What if a cable company told the FCC it was going to offer 60 MHz speeds to millions more people, and cut the price to boot? What if it said it was not going to have price caps on broadband plans, or usage-based pricing, or early termination fees, and that it would drop its modem rental price to zero?

What if this same cable operator said it would bring offshore jobs back home, and invest more in WiFi?

A cable company has promised all that—the proposed combo of Charter and Time Warner Cable.

Charter hardly had time to outline the public interest deal points when critics began to pick at the proposed merger. For many consolidation critics, bigger is simply not better ever, period.

FCC chairman Tom Wheeler was quick—unusually so, if you ask us—to weigh in, on the morning of the deal announcement, warning that simply managing to avoid violating antitrust laws was not the yardstick. To us, that was repeating a truism:The FCC has a public interest standard to measure deals that goes beyond theJustice Department’s antitrust review. But we also saw it as the case of swinging the pendulum back, rhetorically, after word that Wheeler had contacted cable execs to assure them the FCC’s rejection of Comcast/TWC didn’t mean a de facto chilly reception for all mergers, and that deals would be judged individually, on merit.

To some that might have looked like a green light flashing after a red one; if so, Wheeler just flashed a yellow with this Charter/TWC statement.

The FCC never “officially” opposed the Comcast/ TWC deal. Instead, the commission had been prepping a decision to refer it to an administrative law judge with the recommendation that the deal was not in the public interest. That definitely would have been the kiss of death, with both parties at least knowing exactly why.

As it is, the current deal inspires a bit of guesswork, though as one analyst pointed out, Charter and Time Warner Cable were both in the meetings on the last deal and should have a pretty good sense of what the FCC wants. And they likely would not have tried a sizeable merger so soon after the Comcast smackdown if they had gotten a clear sign it was likely a no-go.

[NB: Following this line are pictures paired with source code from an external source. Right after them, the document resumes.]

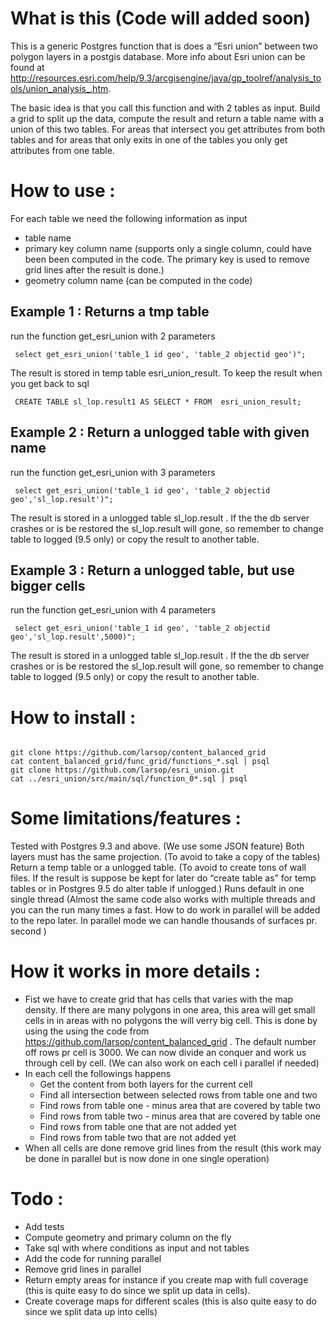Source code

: # What is this (Code will added soon)

This is a generic Postgres function that is does a “Esri union” between two polygon layers in a postgis database. More info about Esri union can be found at http://resources.esri.com/help/9.3/arcgisengine/java/gp_toolref/analysis_tools/union_analysis_.htm.

The basic idea is that you call this function and with 2 tables as input. Build a grid to split up the data, compute the result and return a table name with a union of this two tables. For areas that intersect you get attributes from both tables and for areas that only exits in one of the tables you only get attributes from one table.

# How to use :
For each table we need the following information as input 
* table name
* primary key column name (supports only a single column, could have been been computed in the code. The primary key is used to remove grid lines after the result is done.)
* geometry column name (can be computed in the code)

## Example 1 : Returns a tmp table
run the function  get_esri_union with 2 parameters
<pre><code> select get_esri_union('table_1 id geo', 'table_2 objectid geo')"; </pre></code>
The result is stored in temp table esri_union_result. To keep the result when you get back to sql
<pre><code> CREATE TABLE sl_lop.result1 AS SELECT * FROM  esri_union_result; </pre></code>

## Example 2 : Return a unlogged table with given name
run the function  get_esri_union with 3 parameters
<pre><code> select get_esri_union('table_1 id geo', 'table_2 objectid geo','sl_lop.result')"; </pre></code>
The result is stored in a unlogged table sl_lop.result . If the the db server crashes or is be restored the  sl_lop.result will gone, so remember to change table to logged (9.5 only) or copy the result to another table.

## Example 3 : Return a unlogged table, but use bigger cells
run the function  get_esri_union with 4 parameters
<pre><code> select get_esri_union('table_1 id geo', 'table_2 objectid geo','sl_lop.result',5000)"; </pre></code>
The result is stored in a unlogged table sl_lop.result . If the the db server crashes or is be restored the  sl_lop.result will gone, so remember to change table to logged (9.5 only) or copy the result to another table.

# How to install :
<pre><code> 
git clone https://github.com/larsop/content_balanced_grid
cat content_balanced_grid/func_grid/functions_*.sql | psql 
git clone https://github.com/larsop/esri_union.git
cat ../esri_union/src/main/sql/function_0*.sql | psql
</pre></code>

# Some limitations/features :
Tested with Postgres 9.3 and above. (We use some JSON feature)
Both layers must has the same projection. (To avoid to take a copy of the tables)
Return a temp table or a unlogged table. (To avoid to create tons of wall files. If the result is suppose be kept for later do “create table as” for temp tables or in Postgres 9.5 do alter table if unlogged.)
Runs default in one single thread (Almost the same code also works with multiple threads and you can the run many times a fast. How to do work in parallel will be added to the repo later. In parallel mode we can handle thousands of surfaces pr. second )


# How it works in more details :

* Fist we have to create grid that has cells that varies with the map density. If there are many polygons in one area, this area will get small cells in in areas with no polygons the will verry big cell. This is done by using the using the code from https://github.com/larsop/content_balanced_grid . The default number off rows pr cell is 3000. 
We can now divide an conquer and work us through cell by cell. (We can also work on each cell i parallel if needed)
* In each cell the followings happens
    * Get the content from both layers for the current cell
    * Find all intersection between selected rows from table one and two
    * Find rows from table one - minus area that are covered by table two
    * Find rows from table two - minus area that are covered by table one
    * Find rows from table one that are not added yet
    * Find rows from table two that are not added yet
* When all cells are done remove grid lines from the result (this work may be done in parallel but is now done in one single operation)

 

# Todo :
* Add tests 
* Compute geometry and primary column on the fly
* Take sql with where conditions as input and not tables
* Add the code for running parallel
* Remove grid lines in parallel
* Return empty areas for instance if you create map with full coverage (this is quite easy to do since we split up data in cells).
* Create coverage maps for different scales (this is also quite easy to do since we split data up into cells)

Not that you really need to be in meetings to know what the FCC wants, which is broadband competition and no discrimination against competing over-the-top video services. Just how big in terms of total broadband subscriber counts a company can be to be too big for the government remains arguably the $78.7-billion question. Comcast’s 50%-plus share of 25 MHz-plus subs was too big for government deal-vetters. Just before shutting off the lights on his last day in office, attorney general Eric Holder hailed the blocking of the deal and even got in a “gatekeeper” shot at Internet service providers. And since when did “gatekeeper” become a pejorative term? Try telling that to St. Peter.

Charter/TWC’s high-speed broadband sub count is something under 30%. Is that too much? Only the government deal-vetters know for sure. But we will hold Wheeler to his promise that the FCC will review “every merger on its merits,” with the attendant idea, we hope, that it will not reject a merger because of presumed harms not in evidence.